Your algorithm’s runtime complexity must be in the order of O(log n).
If the target is not found in the array, return [-1, -1].
Example 1:
Input: nums = [5,7,7,8,8,10], target = 8
Output: [3,4]Example 2:
Input: nums = [5,7,7,8,8,10], target = 6
Output: [-1,-1]Implement two variations of binary search to get the first and last matching positions.
They are basically the same as simple binary search except when we got the match, we mark the index and keep moving forward.

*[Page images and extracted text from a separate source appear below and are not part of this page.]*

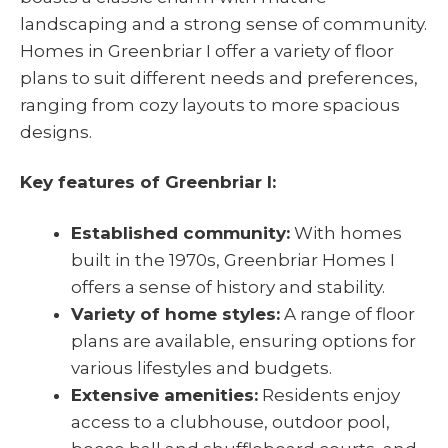
landscaping and a strong sense of community.
Homes in Greenbriar I offer a variety of floor
plans to suit different needs and preferences,
ranging from cozy layouts to more spacious
designs.
Key features of Greenbriar I:
Established community:
With homes
built in the 1970s, Greenbriar Homes I
offers a sense of history and stability.
Variety of home styles:
A range of floor
plans are available, ensuring options for
various lifestyles and budgets.
Extensive amenities:
Residents enjoy
access to a clubhouse, outdoor pool,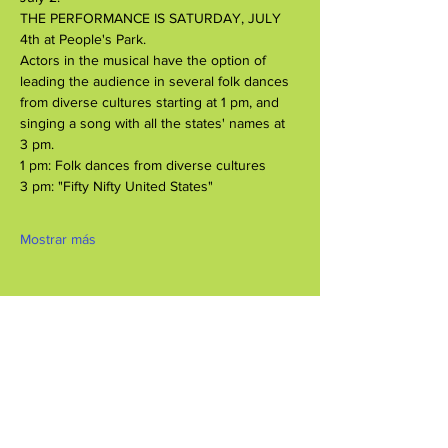
THE PERFORMANCE IS SATURDAY, JULY 
4th at People's Park.
Actors in the musical have the option of 
leading the audience in several folk dances 
from diverse cultures starting at 1 pm, and 
singing a song with all the states' names at 
3 pm.
1 pm: Folk dances from diverse cultures
3 pm: "Fifty Nifty United States"
Mostrar más
Compartir este evento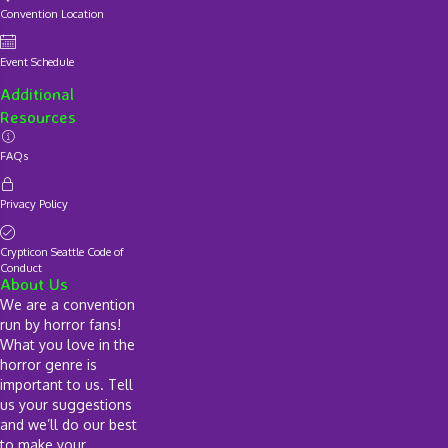
Convention Location
Event Schedule
Additional
Resources
FAQs
Privacy Policy
Crypticon Seattle Code of
Conduct
About Us
We are a convention
run by horror fans!
What you love in the
horror genre is
important to us. Tell
us your suggestions
and we’ll do our best
to make your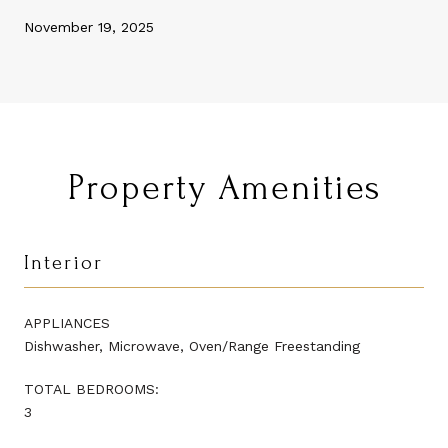
November 19, 2025
Property Amenities
Interior
APPLIANCES
Dishwasher, Microwave, Oven/Range Freestanding
TOTAL BEDROOMS:
3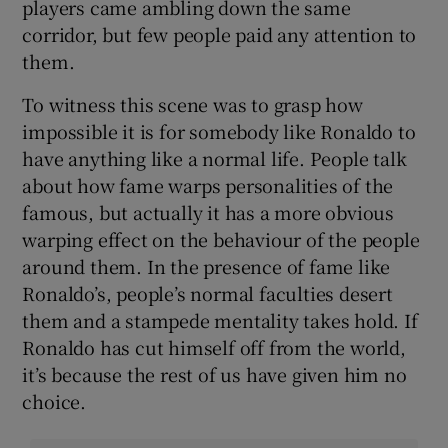
players came ambling down the same
corridor, but few people paid any attention to
them.
To witness this scene was to grasp how
impossible it is for somebody like Ronaldo to
have anything like a normal life. People talk
about how fame warps personalities of the
famous, but actually it has a more obvious
warping effect on the behaviour of the people
around them. In the presence of fame like
Ronaldo’s, people’s normal faculties desert
them and a stampede mentality takes hold. If
Ronaldo has cut himself off from the world,
it’s because the rest of us have given him no
choice.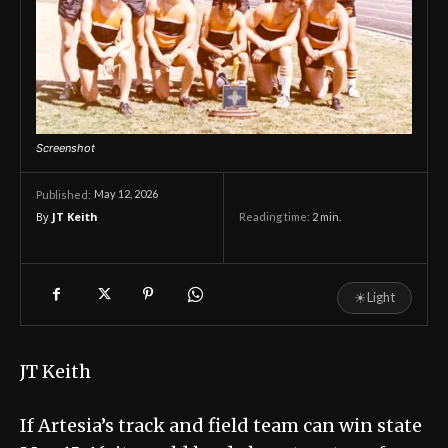
Screenshot
May 12, 2026
Published:
By
JT Keith
Reading time:
2
min.
☀
Light
JT Keith
If Artesia’s track and field team can win state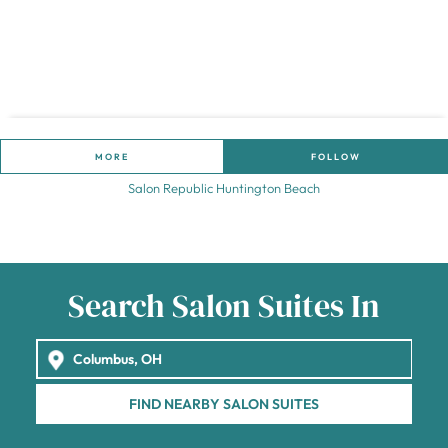
MORE
FOLLOW
Salon Republic Huntington Beach
Search Salon Suites In
FIND NEARBY SALON SUITES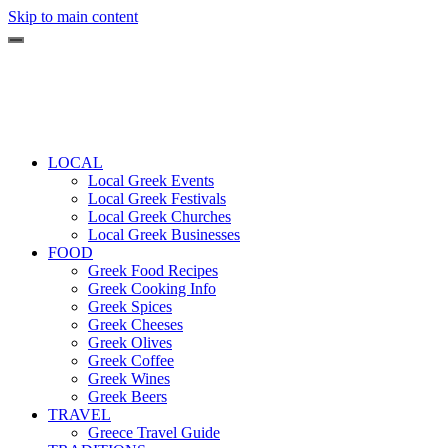
Skip to main content
LOCAL
Local Greek Events
Local Greek Festivals
Local Greek Churches
Local Greek Businesses
FOOD
Greek Food Recipes
Greek Cooking Info
Greek Spices
Greek Cheeses
Greek Olives
Greek Coffee
Greek Wines
Greek Beers
TRAVEL
Greece Travel Guide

If we want to get the first, we dump the right half. Vice versa.
/**
* @param {number[]} nums
* @param {number} target
* @return {number[]}
*/
let searchRange = function(nums, target) {
let s = 0
let e = nums.length - 1
const first = searchFirst(nums, target, 0, nums.length - 1)
if (first === -1) {
return [-1, -1]
}
return [first, searchLast(nums, target, first, nums.length - 1)]
};
function searchFirst (nums, target, s, e) {
let result = -1
while (s <= e) {
const p = (s + e) / 2 | 0
const diff = nums[p] - target
if (diff === 0) {
result = p
e = p - 1
} else if (diff > 0) {
e = p - 1
} else {
s = s + 1
}
}
return result
};
function searchLast (nums, target, s, e) {
let result = -1
while (s <= e) {
const p = (s + e) / 2 | 0
const diff = nums[p] - target
if (diff === 0) {
result = p
s = p + 1
} else if (diff > 0) {
e = p - 1
} else {
s = s + 1
}
}
return result
};